What to do
Keep the images out and copy every entry below exactly.

Data under study
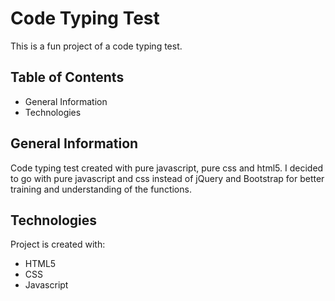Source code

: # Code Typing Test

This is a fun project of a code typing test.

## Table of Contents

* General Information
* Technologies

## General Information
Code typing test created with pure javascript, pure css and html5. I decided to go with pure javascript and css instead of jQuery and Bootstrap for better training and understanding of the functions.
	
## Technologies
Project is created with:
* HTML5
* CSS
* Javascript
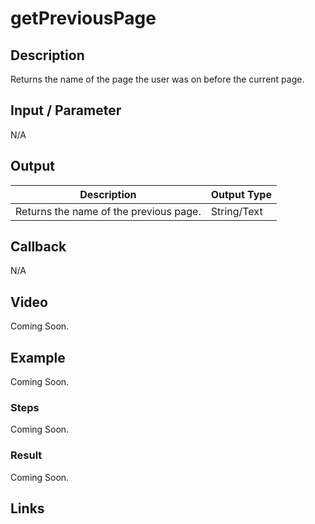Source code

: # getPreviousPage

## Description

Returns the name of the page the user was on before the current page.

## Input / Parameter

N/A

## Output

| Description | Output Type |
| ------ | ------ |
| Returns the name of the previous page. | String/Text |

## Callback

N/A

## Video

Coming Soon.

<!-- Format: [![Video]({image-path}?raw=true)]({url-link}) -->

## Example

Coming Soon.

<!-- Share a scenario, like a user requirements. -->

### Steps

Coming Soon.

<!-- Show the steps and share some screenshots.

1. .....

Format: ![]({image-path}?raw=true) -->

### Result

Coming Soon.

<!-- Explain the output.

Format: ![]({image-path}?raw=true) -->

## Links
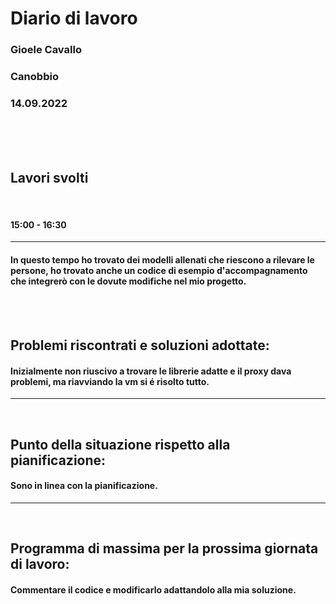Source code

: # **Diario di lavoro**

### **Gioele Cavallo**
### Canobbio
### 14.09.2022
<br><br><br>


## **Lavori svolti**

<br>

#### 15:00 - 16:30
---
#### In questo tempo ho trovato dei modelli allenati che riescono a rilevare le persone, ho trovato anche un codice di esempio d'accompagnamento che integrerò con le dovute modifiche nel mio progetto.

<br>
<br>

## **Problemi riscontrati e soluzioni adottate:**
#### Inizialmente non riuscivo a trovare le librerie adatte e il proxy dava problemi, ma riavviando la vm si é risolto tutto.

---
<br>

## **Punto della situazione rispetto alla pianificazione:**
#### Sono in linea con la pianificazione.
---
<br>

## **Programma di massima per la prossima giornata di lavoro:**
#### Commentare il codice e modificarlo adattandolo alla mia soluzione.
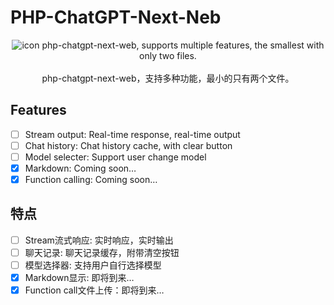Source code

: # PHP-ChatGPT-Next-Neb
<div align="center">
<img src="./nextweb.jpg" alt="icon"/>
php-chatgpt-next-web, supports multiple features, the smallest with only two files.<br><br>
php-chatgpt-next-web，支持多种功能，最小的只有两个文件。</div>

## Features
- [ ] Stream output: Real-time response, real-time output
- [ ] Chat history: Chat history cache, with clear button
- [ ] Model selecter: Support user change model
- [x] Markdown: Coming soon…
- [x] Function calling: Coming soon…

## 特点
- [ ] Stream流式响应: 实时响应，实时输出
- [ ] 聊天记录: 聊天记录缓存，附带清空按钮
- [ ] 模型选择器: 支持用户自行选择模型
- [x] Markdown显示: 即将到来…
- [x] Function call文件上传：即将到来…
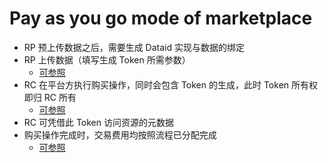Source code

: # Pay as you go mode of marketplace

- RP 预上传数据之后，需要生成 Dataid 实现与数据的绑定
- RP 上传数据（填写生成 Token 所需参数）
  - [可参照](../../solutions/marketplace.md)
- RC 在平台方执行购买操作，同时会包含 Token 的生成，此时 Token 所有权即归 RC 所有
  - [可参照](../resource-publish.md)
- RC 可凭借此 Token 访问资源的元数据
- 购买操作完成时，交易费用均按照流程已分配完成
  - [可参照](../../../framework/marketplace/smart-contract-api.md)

Response
Source code

: # Code Typing Test

This is a fun project of a code typing test.

## Table of Contents

* General Information
* Technologies

## General Information
Code typing test created with pure javascript, pure css and html5. I decided to go with pure javascript and css instead of jQuery and Bootstrap for better training and understanding of the functions.
	
## Technologies
Project is created with:
* HTML5
* CSS
* Javascript
Source code

: # getPreviousPage

## Description

Returns the name of the page the user was on before the current page.

## Input / Parameter

N/A

## Output

| Description | Output Type |
| ------ | ------ |
| Returns the name of the previous page. | String/Text |

## Callback

N/A

## Video

Coming Soon.

<!-- Format: [![Video]({image-path}?raw=true)]({url-link}) -->

## Example

Coming Soon.

<!-- Share a scenario, like a user requirements. -->

### Steps

Coming Soon.

<!-- Show the steps and share some screenshots.

1. .....

Format: ![]({image-path}?raw=true) -->

### Result

Coming Soon.

<!-- Explain the output.

Format: ![]({image-path}?raw=true) -->

## Links
Source code

: # **Diario di lavoro**

### **Gioele Cavallo**
### Canobbio
### 14.09.2022
<br><br><br>


## **Lavori svolti**

<br>

#### 15:00 - 16:30
---
#### In questo tempo ho trovato dei modelli allenati che riescono a rilevare le persone, ho trovato anche un codice di esempio d'accompagnamento che integrerò con le dovute modifiche nel mio progetto.

<br>
<br>

## **Problemi riscontrati e soluzioni adottate:**
#### Inizialmente non riuscivo a trovare le librerie adatte e il proxy dava problemi, ma riavviando la vm si é risolto tutto.

---
<br>

## **Punto della situazione rispetto alla pianificazione:**
#### Sono in linea con la pianificazione.
---
<br>

## **Programma di massima per la prossima giornata di lavoro:**
#### Commentare il codice e modificarlo adattandolo alla mia soluzione.
Source code

: # PHP-ChatGPT-Next-Neb
<div align="center">
<img src="./nextweb.jpg" alt="icon"/>
php-chatgpt-next-web, supports multiple features, the smallest with only two files.<br><br>
php-chatgpt-next-web，支持多种功能，最小的只有两个文件。</div>

## Features
- [ ] Stream output: Real-time response, real-time output
- [ ] Chat history: Chat history cache, with clear button
- [ ] Model selecter: Support user change model
- [x] Markdown: Coming soon…
- [x] Function calling: Coming soon…

## 特点
- [ ] Stream流式响应: 实时响应，实时输出
- [ ] 聊天记录: 聊天记录缓存，附带清空按钮
- [ ] 模型选择器: 支持用户自行选择模型
- [x] Markdown显示: 即将到来…
- [x] Function call文件上传：即将到来…
Source code

: # Pay as you go mode of marketplace

- RP 预上传数据之后，需要生成 Dataid 实现与数据的绑定
- RP 上传数据（填写生成 Token 所需参数）
  - [可参照](../../solutions/marketplace.md)
- RC 在平台方执行购买操作，同时会包含 Token 的生成，此时 Token 所有权即归 RC 所有
  - [可参照](../resource-publish.md)
- RC 可凭借此 Token 访问资源的元数据
- 购买操作完成时，交易费用均按照流程已分配完成
  - [可参照](../../../framework/marketplace/smart-contract-api.md)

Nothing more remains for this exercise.